I’ll be frank. Usually I’m Nick, but for sake of this message, I’m going to be frank.
I’ve read a few articles here on elephant journal about the topic of “soul mates” and quite frankly I feel it’s time I speak up.
There is something I want to share that I’ve only found glimpses of in each of these articles. While acceptance, intimacy and honesty are the absolute foundations of a successful relationship there’s a missing piece to the puzzle that’s gone unspoken.
The missing piece is you.
Rather than set out on a wild goose hunt—or no hunt at all—for our soul mates, we first need to know a few things:
We need to know that we are loved and lovable—may I go as far to say, know that we are love. Initially, we begin life with confidence on both ends. We were bathed in a mother’s unconditional love and swaddled in our own innocence. Love and this idea of a soul mate were never in question. However, over time our confidence clouded.
When you look at yourself today, can you still own the two truths of every newborn?
“I am completely loved. I am completely lovable.”
Few people can, for looking at themselves honestly, their attention is highly focused on flaws that make them less than absolutely lovable and less than wholly loved. For most of us, this is completely normal, perhaps a deep underlying idea that we were born out of sin, and thus true love exists only in a begotten land we don’t belong to.
Yet in a purer awareness, what we see as flaws are nothing more than scars of hurts and wounds accumulated over a lifetime. When we look in the mirror, we think we are looking at “ourselves” realistically, but the mirror only shows a fragment of who we are. The mirror doesn’t reflect that we are true love—not unless that’s what we know to be true.
In a way, it is amazing we do not realize our true nature, because underneath all the thoughts and feelings is a highly intact, pure innocence. Time cannot blemish essence; love is eternal. To believe we are only the reflection in the mirror is to confuse ourselves for the dirt on a window, rather than light that passes through it.
It’s when we lose sight of our essence, that we mistake ourselves for experiences. There is no doubt that certain experiences can do much to obliterate love. Unless we can know ourselves for who we really are, we will find ourselves experiencing only fragments of love; hence our desperation for it.
Rumi says, “Your task is not to seek for love, but merely to seek and find all the barriers within yourself that you have built against it.”
This quote alone is all we truly need to understand in our quest for true love.
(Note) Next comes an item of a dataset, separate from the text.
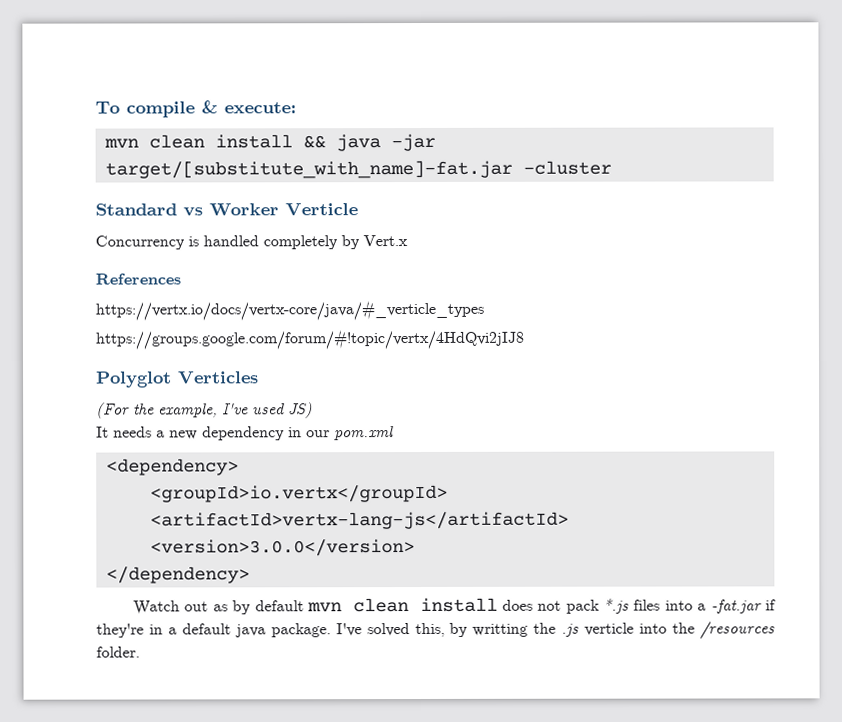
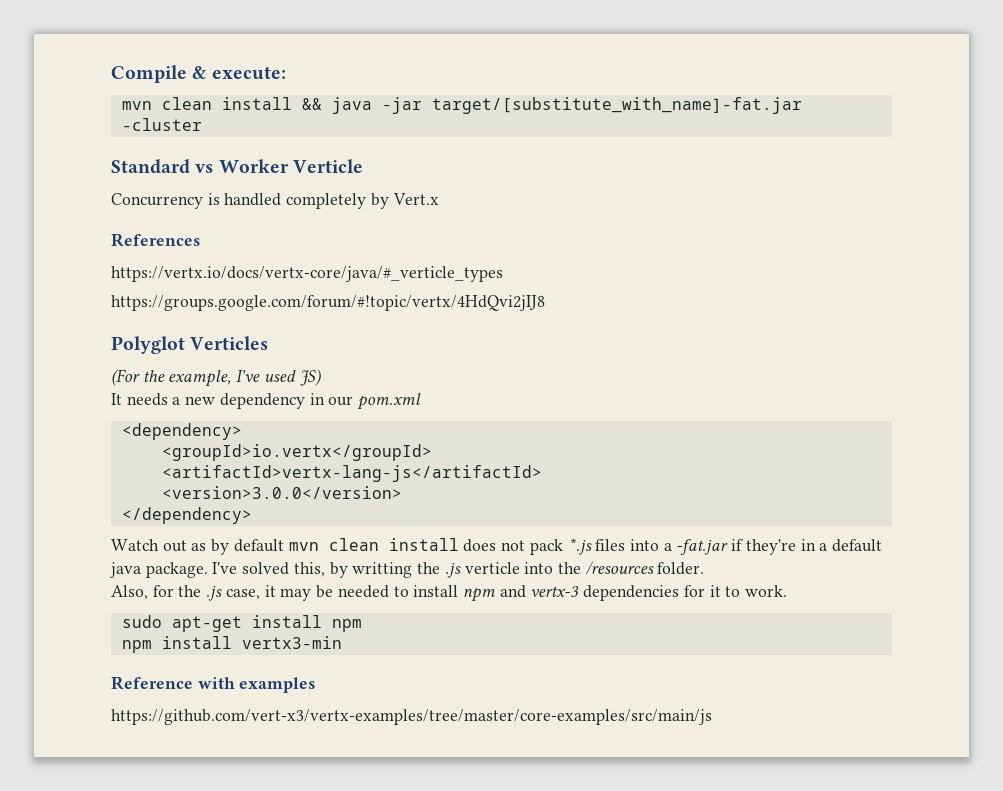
[95,101,195,118] To compile -> [111,65,187,83] Compile
(140, 652) none -> [111,585,788,602] [121,615,362,632] [121,636,342,653] [111,676,316,693] [111,709,712,725] // Also, for the .js case, it may be needed to install npm and vertx-3 dependencies for it to work. // sudo apt-get install npm // npm install vertx3-min // Reference with examples // https://github.com/vert-x3/vertx-examples/tree/master/core-examples/src/main/js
Many of us are seeking love as if we have none. Our searching is undoubtedly from a deeper underlying sense of lack. It’s no wonder so many attract relationships that end up reflecting those darker intentions.
Today, people are consumed by doubts regarding their relationships: Have I found the right partner? Am I being true to myself? Why do I give too much of myself away? As a result, there is a restless kind of consumer shopping for partners, as if the “right” one can be found by toting up a potential mate’s pluses and minuses until the number of pluses matches some mythical standard.
Love is never about externals.
The truth we seem to run from in the pursuit of finding a soul mate is that whatever person you are with at this moment is the “right” person, because he or she is a mirror of who you are inside.
Our culture hasn’t taught us this; instead, we have been sold a ready-made idea of what love is—“soul mate” becoming a buzzword. Stop looking for a soul mate and start seeing what the people in your life now are trying to tell you about yourself. Every fault you see in another touches a denied weakness in yourself. Every conflict is an excuse not to face a conflict within.
Instead of searching for “the one,” it’s time to become the one. The beloved you are seeking is yourself. Be your own soul mate, love yourself so completely that if someone comes into your life you are simply happy to share your presence with them.
When we love and accept ourselves we are no longer concerned with our needing—when we stop focusing on needing, we can then focus on giving. That is the true love we seek.
When you truly find love, you find yourself.